WORK ORDER
Without the pictures, restate all of the data below word for word.

SUPPLIED MATERIAL
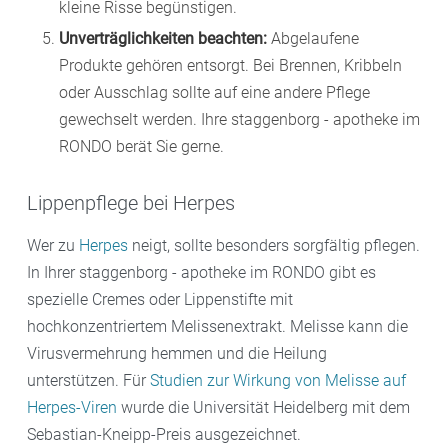
kleine Risse begünstigen.
Unverträglichkeiten beachten:
Abgelaufene
Produkte gehören entsorgt. Bei Brennen, Kribbeln
oder Ausschlag sollte auf eine andere Pflege
gewechselt werden. Ihre staggenborg - apotheke im
RONDO berät Sie gerne.
Lippenpflege bei Herpes
Wer zu
Herpes
neigt, sollte besonders sorgfältig pflegen.
In Ihrer staggenborg - apotheke im RONDO gibt es
spezielle Cremes oder Lippenstifte mit
hochkonzentriertem Melissenextrakt. Melisse kann die
Virusvermehrung hemmen und die Heilung
unterstützen. Für
Studien zur Wirkung von Melisse auf
Herpes-Viren
wurde die Universität Heidelberg mit dem
Sebastian-Kneipp-Preis ausgezeichnet.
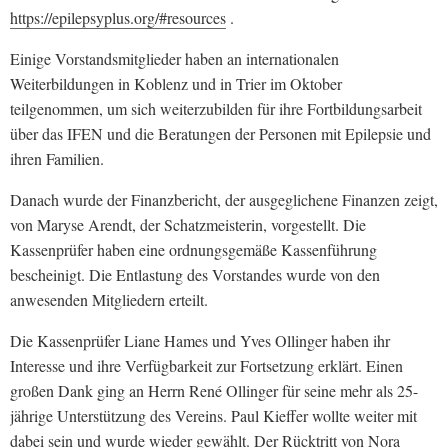
https://epilepsyplus.org/#resources
.
Einige Vorstandsmitglieder haben an internationalen
Weiterbildungen in Koblenz und in Trier im Oktober
teilgenommen, um sich weiterzubilden für ihre Fortbildungsarbeit
über das IFEN und die Beratungen der Personen mit Epilepsie und
ihren Familien.
Danach wurde der Finanzbericht, der ausgeglichene Finanzen zeigt,
von Maryse Arendt, der Schatzmeisterin, vorgestellt. Die
Kassenprüfer haben eine ordnungsgemäße Kassenführung
bescheinigt. Die Entlastung des Vorstandes wurde von den
anwesenden Mitgliedern erteilt.
Die Kassenprüfer Liane Hames und Yves Ollinger haben ihr
Interesse und ihre Verfügbarkeit zur Fortsetzung erklärt. Einen
großen Dank ging an Herrn René Ollinger für seine mehr als 25-
jährige Unterstützung des Vereins. Paul Kieffer wollte weiter mit
dabei sein und wurde wieder gewählt. Der Rücktritt von Nora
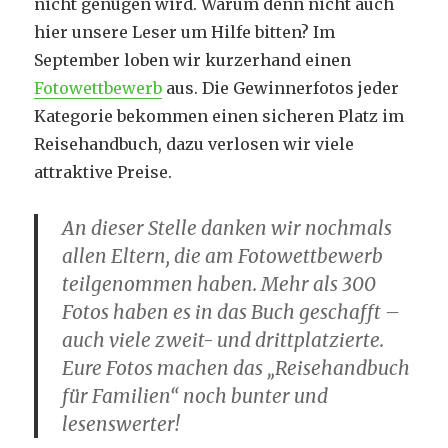
nicht genügen wird. Warum denn nicht auch
hier unsere Leser um Hilfe bitten? Im
September loben wir kurzerhand einen
Fotowettbewerb
aus. Die Gewinnerfotos jeder
Kategorie bekommen einen sicheren Platz im
Reisehandbuch, dazu verlosen wir viele
attraktive Preise.
An dieser Stelle danken wir nochmals
allen Eltern, die am Fotowettbewerb
teilgenommen haben. Mehr als 300
Fotos haben es in das Buch geschafft –
auch viele zweit- und drittplatzierte.
Eure Fotos machen das „Reisehandbuch
für Familien“ noch bunter und
lesenswerter!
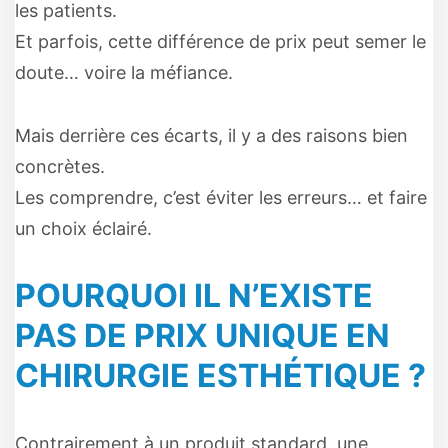
les patients.
Et parfois, cette différence de prix peut semer le
doute… voire la méfiance.
Mais derrière ces écarts, il y a des raisons bien
concrètes.
Les comprendre, c’est éviter les erreurs… et faire
un choix éclairé.
POURQUOI IL N’EXISTE
PAS DE PRIX UNIQUE EN
CHIRURGIE ESTHÉTIQUE ?
Contrairement à un produit standard, une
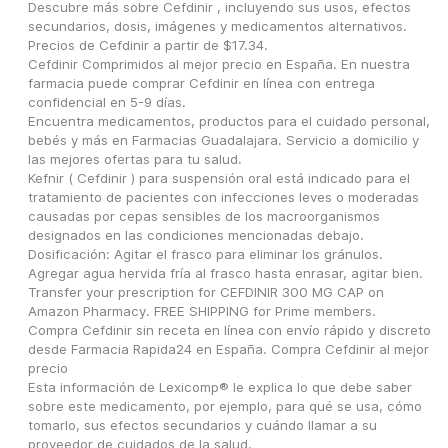
Descubre más sobre Cefdinir , incluyendo sus usos, efectos 
secundarios, dosis, imágenes y medicamentos alternativos. 
Precios de Cefdinir a partir de $17.34.
Cefdinir Comprimidos al mejor precio en España. En nuestra 
farmacia puede comprar Cefdinir en línea con entrega 
confidencial en 5-9 días.
Encuentra medicamentos, productos para el cuidado personal, 
bebés y más en Farmacias Guadalajara. Servicio a domicilio y 
las mejores ofertas para tu salud.
Kefnir ( Cefdinir ) para suspensión oral está indicado para el 
tratamiento de pacientes con infecciones leves o moderadas 
causadas por cepas sensibles de los macroorganismos 
designados en las condiciones mencionadas debajo. 
Dosificación: Agitar el frasco para eliminar los gránulos. 
Agregar agua hervida fría al frasco hasta enrasar, agitar bien.
Transfer your prescription for CEFDINIR 300 MG CAP on 
Amazon Pharmacy. FREE SHIPPING for Prime members.
Compra Cefdinir sin receta en línea con envío rápido y discreto 
desde Farmacia Rapida24 en España. Compra Cefdinir al mejor 
precio
Esta información de Lexicomp® le explica lo que debe saber 
sobre este medicamento, por ejemplo, para qué se usa, cómo 
tomarlo, sus efectos secundarios y cuándo llamar a su 
proveedor de cuidados de la salud.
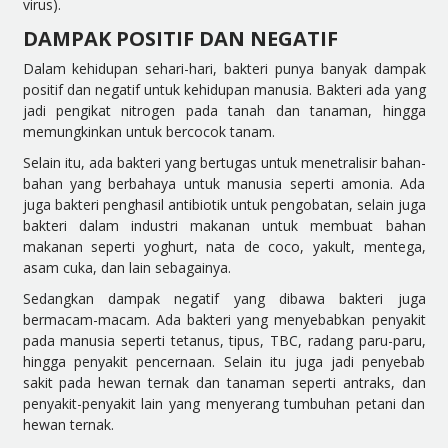
virus).
DAMPAK POSITIF DAN NEGATIF
Dalam kehidupan sehari-hari, bakteri punya banyak dampak
positif dan negatif untuk kehidupan manusia. Bakteri ada yang
jadi pengikat nitrogen pada tanah dan tanaman, hingga
memungkinkan untuk bercocok tanam.
Selain itu, ada bakteri yang bertugas untuk menetralisir bahan-
bahan yang berbahaya untuk manusia seperti amonia. Ada
juga bakteri penghasil antibiotik untuk pengobatan, selain juga
bakteri dalam industri makanan untuk membuat bahan
makanan seperti yoghurt, nata de coco, yakult, mentega,
asam cuka, dan lain sebagainya.
Sedangkan dampak negatif yang dibawa bakteri juga
bermacam-macam. Ada bakteri yang menyebabkan penyakit
pada manusia seperti tetanus, tipus, TBC, radang paru-paru,
hingga penyakit pencernaan. Selain itu juga jadi penyebab
sakit pada hewan ternak dan tanaman seperti antraks, dan
penyakit-penyakit lain yang menyerang tumbuhan petani dan
hewan ternak.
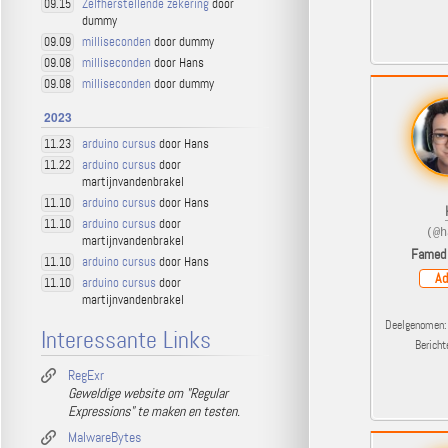
Zelfherstellende zekering
door
09.15
dummy
milliseconden
door dummy
09.09
milliseconden
door Hans
09.08
milliseconden
door dummy
09.08
2023
arduino cursus
door Hans
11.23
arduino cursus
door
11.22
martijnvandenbrakel
arduino cursus
door Hans
11.10
arduino cursus
door
11.10
(@h
martijnvandenbrakel
Famed
arduino cursus
door Hans
11.10
Ad
arduino cursus
door
11.10
martijnvandenbrakel
Deelgenomen: 
Interessante Links
Berich
RegExr
Geweldige website om "Regular
Expressions" te maken en testen.
MalwareBytes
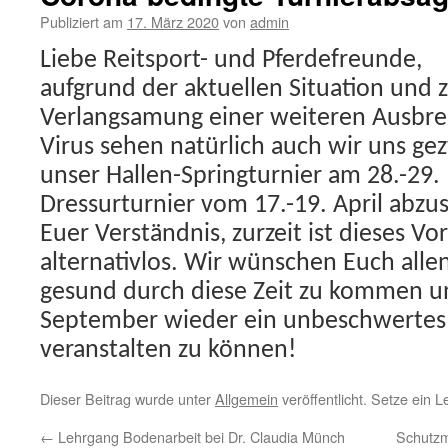
Publiziert am
17. März 2020
von
admin
Liebe Reitsport- und Pferdefreunde,
aufgrund der aktuellen Situation und 
Verlangsamung einer weiteren Ausbre
Virus sehen natürlich auch wir uns g
unser Hallen-Springturnier am 28.-29.
Dressurturnier vom 17.-19. April abzu
Euer Verständnis, zurzeit ist dieses Vo
alternativlos. Wir wünschen Euch alle
gesund durch diese Zeit zu kommen un
September wieder ein unbeschwertes
veranstalten zu können!
Dieser Beitrag wurde unter
Allgemein
veröffentlicht. Setze ein 
←
Lehrgang Bodenarbeit bei Dr. Claudia Münch
Schutzm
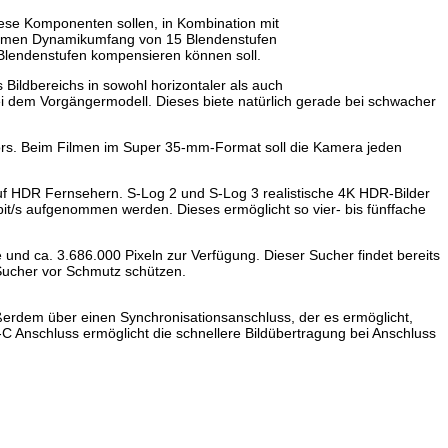
iese Komponenten sollen, in Kombination mit
enormen Dynamikumfang von 15 Blendenstufen
,5 Blendenstufen kompensieren können soll.
Bildbereichs in sowohl horizontaler als auch
i dem Vorgängermodell. Dieses biete natürlich gerade bei schwacher
sors. Beim Filmen im Super 35-mm-Format soll die Kamera jeden
uf HDR Fernsehern. S-Log 2 und S-Log 3 realistische 4K HDR-Bilder
Mbit/s aufgenommen werden. Dieses ermöglicht so vier- bis fünffache
nd ca. 3.686.000 Pixeln zur Verfügung. Dieser Sucher findet bereits
Sucher vor Schmutz schützen.
ßerdem über einen Synchronisationsanschluss, der es ermöglicht,
 Anschluss ermöglicht die schnellere Bildübertragung bei Anschluss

WRITTEN RESPONSE
kleine Risse begünstigen.
Unverträglichkeiten beachten:
Abgelaufene
Produkte gehören entsorgt. Bei Brennen, Kribbeln
oder Ausschlag sollte auf eine andere Pflege
gewechselt werden. Ihre staggenborg - apotheke im
RONDO berät Sie gerne.
Lippenpflege bei Herpes
Wer zu
Herpes
neigt, sollte besonders sorgfältig pflegen.
In Ihrer staggenborg - apotheke im RONDO gibt es
spezielle Cremes oder Lippenstifte mit
hochkonzentriertem Melissenextrakt. Melisse kann die
Virusvermehrung hemmen und die Heilung
unterstützen. Für
Studien zur Wirkung von Melisse auf
Herpes-Viren
wurde die Universität Heidelberg mit dem
Sebastian-Kneipp-Preis ausgezeichnet.
https://epilepsyplus.org/#resources
.
Einige Vorstandsmitglieder haben an internationalen
Weiterbildungen in Koblenz und in Trier im Oktober
teilgenommen, um sich weiterzubilden für ihre Fortbildungsarbeit
über das IFEN und die Beratungen der Personen mit Epilepsie und
ihren Familien.
Danach wurde der Finanzbericht, der ausgeglichene Finanzen zeigt,
von Maryse Arendt, der Schatzmeisterin, vorgestellt. Die
Kassenprüfer haben eine ordnungsgemäße Kassenführung
bescheinigt. Die Entlastung des Vorstandes wurde von den
anwesenden Mitgliedern erteilt.
Die Kassenprüfer Liane Hames und Yves Ollinger haben ihr
Interesse und ihre Verfügbarkeit zur Fortsetzung erklärt. Einen
großen Dank ging an Herrn René Ollinger für seine mehr als 25-
jährige Unterstützung des Vereins. Paul Kieffer wollte weiter mit
dabei sein und wurde wieder gewählt. Der Rücktritt von Nora
nicht genügen wird. Warum denn nicht auch
hier unsere Leser um Hilfe bitten? Im
September loben wir kurzerhand einen
Fotowettbewerb
aus. Die Gewinnerfotos jeder
Kategorie bekommen einen sicheren Platz im
Reisehandbuch, dazu verlosen wir viele
attraktive Preise.
An dieser Stelle danken wir nochmals
allen Eltern, die am Fotowettbewerb
teilgenommen haben. Mehr als 300
Fotos haben es in das Buch geschafft –
auch viele zweit- und drittplatzierte.
Eure Fotos machen das „Reisehandbuch
für Familien“ noch bunter und
lesenswerter!
les patients.
Et parfois, cette différence de prix peut semer le
doute… voire la méfiance.
Mais derrière ces écarts, il y a des raisons bien
concrètes.
Les comprendre, c’est éviter les erreurs… et faire
un choix éclairé.
POURQUOI IL N’EXISTE
PAS DE PRIX UNIQUE EN
CHIRURGIE ESTHÉTIQUE ?
Contrairement à un produit standard, une
Descubre más sobre Cefdinir , incluyendo sus usos, efectos 
secundarios, dosis, imágenes y medicamentos alternativos. 
Precios de Cefdinir a partir de $17.34.
Cefdinir Comprimidos al mejor precio en España. En nuestra 
farmacia puede comprar Cefdinir en línea con entrega 
confidencial en 5-9 días.
Encuentra medicamentos, productos para el cuidado personal, 
bebés y más en Farmacias Guadalajara. Servicio a domicilio y 
las mejores ofertas para tu salud.
Kefnir ( Cefdinir ) para suspensión oral está indicado para el 
tratamiento de pacientes con infecciones leves o moderadas 
causadas por cepas sensibles de los macroorganismos 
designados en las condiciones mencionadas debajo. 
Dosificación: Agitar el frasco para eliminar los gránulos. 
Agregar agua hervida fría al frasco hasta enrasar, agitar bien.
Transfer your prescription for CEFDINIR 300 MG CAP on 
Amazon Pharmacy. FREE SHIPPING for Prime members.
Compra Cefdinir sin receta en línea con envío rápido y discreto 
desde Farmacia Rapida24 en España. Compra Cefdinir al mejor 
precio
Esta información de Lexicomp® le explica lo que debe saber 
sobre este medicamento, por ejemplo, para qué se usa, cómo 
tomarlo, sus efectos secundarios y cuándo llamar a su 
proveedor de cuidados de la salud.
virus).
DAMPAK POSITIF DAN NEGATIF
Dalam kehidupan sehari-hari, bakteri punya banyak dampak
positif dan negatif untuk kehidupan manusia. Bakteri ada yang
jadi pengikat nitrogen pada tanah dan tanaman, hingga
memungkinkan untuk bercocok tanam.
Selain itu, ada bakteri yang bertugas untuk menetralisir bahan-
bahan yang berbahaya untuk manusia seperti amonia. Ada
juga bakteri penghasil antibiotik untuk pengobatan, selain juga
bakteri dalam industri makanan untuk membuat bahan
makanan seperti yoghurt, nata de coco, yakult, mentega,
asam cuka, dan lain sebagainya.
Sedangkan dampak negatif yang dibawa bakteri juga
bermacam-macam. Ada bakteri yang menyebabkan penyakit
pada manusia seperti tetanus, tipus, TBC, radang paru-paru,
hingga penyakit pencernaan. Selain itu juga jadi penyebab
sakit pada hewan ternak dan tanaman seperti antraks, dan
penyakit-penyakit lain yang menyerang tumbuhan petani dan
hewan ternak.
Zelfherstellende zekering
door
09.15
dummy
milliseconden
door dummy
09.09
milliseconden
door Hans
09.08
milliseconden
door dummy
09.08
2023
arduino cursus
door Hans
11.23
arduino cursus
door
11.22
martijnvandenbrakel
arduino cursus
door Hans
11.10
arduino cursus
door
11.10
(@h
martijnvandenbrakel
Famed
arduino cursus
door Hans
11.10
Ad
arduino cursus
door
11.10
martijnvandenbrakel
Deelgenomen: 
Interessante Links
Berich
RegExr
Geweldige website om "Regular
Expressions" te maken en testen.
MalwareBytes
Publiziert am
17. März 2020
von
admin
Liebe Reitsport- und Pferdefreunde,
aufgrund der aktuellen Situation und 
Verlangsamung einer weiteren Ausbre
Virus sehen natürlich auch wir uns g
unser Hallen-Springturnier am 28.-29.
Dressurturnier vom 17.-19. April abzu
Euer Verständnis, zurzeit ist dieses Vo
alternativlos. Wir wünschen Euch alle
gesund durch diese Zeit zu kommen un
September wieder ein unbeschwertes
veranstalten zu können!
Dieser Beitrag wurde unter
Allgemein
veröffentlicht. Setze ein 
←
Lehrgang Bodenarbeit bei Dr. Claudia Münch
Schutzm
iese Komponenten sollen, in Kombination mit
enormen Dynamikumfang von 15 Blendenstufen
,5 Blendenstufen kompensieren können soll.
Bildbereichs in sowohl horizontaler als auch
i dem Vorgängermodell. Dieses biete natürlich gerade bei schwacher
sors. Beim Filmen im Super 35-mm-Format soll die Kamera jeden
uf HDR Fernsehern. S-Log 2 und S-Log 3 realistische 4K HDR-Bilder
Mbit/s aufgenommen werden. Dieses ermöglicht so vier- bis fünffache
nd ca. 3.686.000 Pixeln zur Verfügung. Dieser Sucher findet bereits
Sucher vor Schmutz schützen.
ßerdem über einen Synchronisationsanschluss, der es ermöglicht,
 Anschluss ermöglicht die schnellere Bildübertragung bei Anschluss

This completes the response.